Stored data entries
········

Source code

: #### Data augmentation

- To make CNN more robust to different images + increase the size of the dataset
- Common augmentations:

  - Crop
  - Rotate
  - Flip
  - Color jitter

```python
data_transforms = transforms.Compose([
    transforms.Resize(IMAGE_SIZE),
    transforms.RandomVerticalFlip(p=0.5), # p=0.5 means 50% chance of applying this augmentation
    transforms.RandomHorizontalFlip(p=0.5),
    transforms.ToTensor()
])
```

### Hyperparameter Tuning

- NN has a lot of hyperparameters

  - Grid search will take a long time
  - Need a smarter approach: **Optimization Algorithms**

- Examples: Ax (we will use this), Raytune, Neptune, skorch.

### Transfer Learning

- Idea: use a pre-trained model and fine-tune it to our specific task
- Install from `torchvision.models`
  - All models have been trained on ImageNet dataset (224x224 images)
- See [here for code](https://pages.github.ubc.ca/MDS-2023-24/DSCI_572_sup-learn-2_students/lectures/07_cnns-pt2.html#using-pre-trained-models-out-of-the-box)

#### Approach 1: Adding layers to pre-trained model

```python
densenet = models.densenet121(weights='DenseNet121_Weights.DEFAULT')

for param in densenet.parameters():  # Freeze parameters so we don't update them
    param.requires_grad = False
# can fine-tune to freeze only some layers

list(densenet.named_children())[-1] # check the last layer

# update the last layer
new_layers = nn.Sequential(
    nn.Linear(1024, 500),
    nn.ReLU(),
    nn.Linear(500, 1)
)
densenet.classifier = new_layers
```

········

● **REQUIRED WORK**
Check the records above and copy each line that has the string "densenet".

● **FINAL ANSWER**
densenet = models.densenet121(weights='DenseNet121_Weights.DEFAULT')
for param in densenet.parameters():  # Freeze parameters so we don't update them
list(densenet.named_children())[-1] # check the last layer
densenet.classifier = new_layers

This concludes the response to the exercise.